Copy every line in the records below that contains the word "Jambi".

Collected data
::::

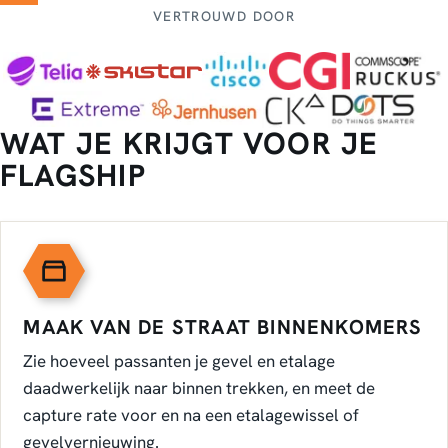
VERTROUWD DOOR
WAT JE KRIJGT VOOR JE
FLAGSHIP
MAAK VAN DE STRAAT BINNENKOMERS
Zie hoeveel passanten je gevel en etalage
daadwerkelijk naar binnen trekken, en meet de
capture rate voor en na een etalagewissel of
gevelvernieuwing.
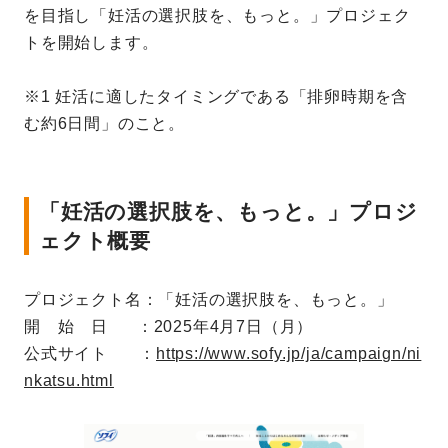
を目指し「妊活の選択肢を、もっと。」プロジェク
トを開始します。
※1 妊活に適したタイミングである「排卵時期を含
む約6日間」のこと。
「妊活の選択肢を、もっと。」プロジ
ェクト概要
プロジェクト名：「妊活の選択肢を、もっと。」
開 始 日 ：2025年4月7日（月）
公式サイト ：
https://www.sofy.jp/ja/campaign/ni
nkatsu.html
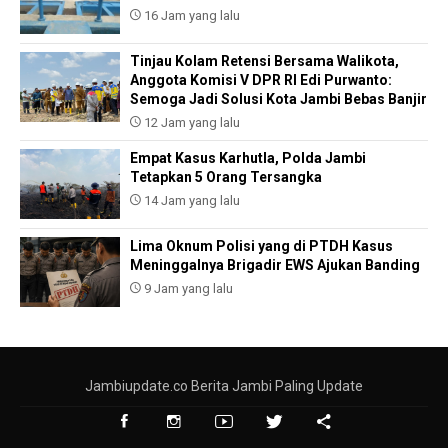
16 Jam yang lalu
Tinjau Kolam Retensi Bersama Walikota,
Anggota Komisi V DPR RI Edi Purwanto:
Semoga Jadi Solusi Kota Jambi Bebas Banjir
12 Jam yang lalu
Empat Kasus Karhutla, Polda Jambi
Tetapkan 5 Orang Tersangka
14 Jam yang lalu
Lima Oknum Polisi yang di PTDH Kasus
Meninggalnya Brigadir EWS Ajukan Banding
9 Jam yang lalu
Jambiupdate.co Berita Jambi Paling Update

::::

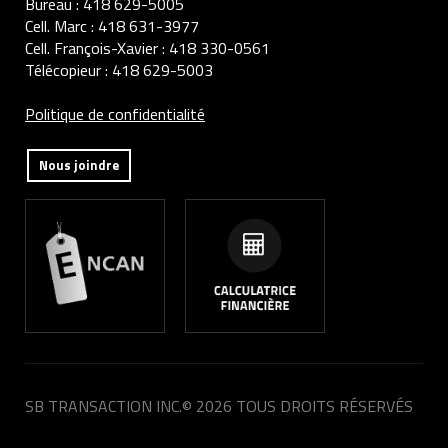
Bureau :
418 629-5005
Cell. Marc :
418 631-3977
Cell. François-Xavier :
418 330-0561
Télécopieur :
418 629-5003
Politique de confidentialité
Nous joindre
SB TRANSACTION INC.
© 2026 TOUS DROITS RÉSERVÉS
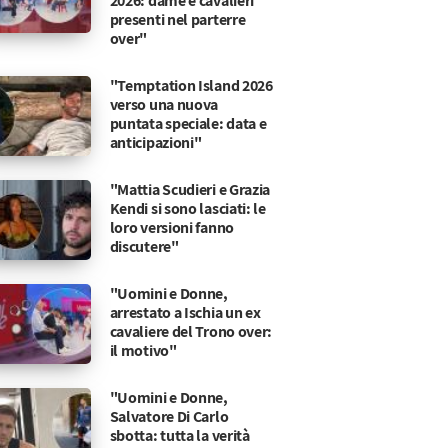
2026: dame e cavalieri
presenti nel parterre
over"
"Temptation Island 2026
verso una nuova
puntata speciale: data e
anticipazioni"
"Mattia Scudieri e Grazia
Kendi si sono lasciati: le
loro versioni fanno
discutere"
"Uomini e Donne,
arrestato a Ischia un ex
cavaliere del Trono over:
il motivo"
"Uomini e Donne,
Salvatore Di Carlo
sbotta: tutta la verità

::::

- [Reply]:
Semoga Jadi Solusi Kota Jambi Bebas Banjir
Empat Kasus Karhutla, Polda Jambi
Jambiupdate.co Berita Jambi Paling Update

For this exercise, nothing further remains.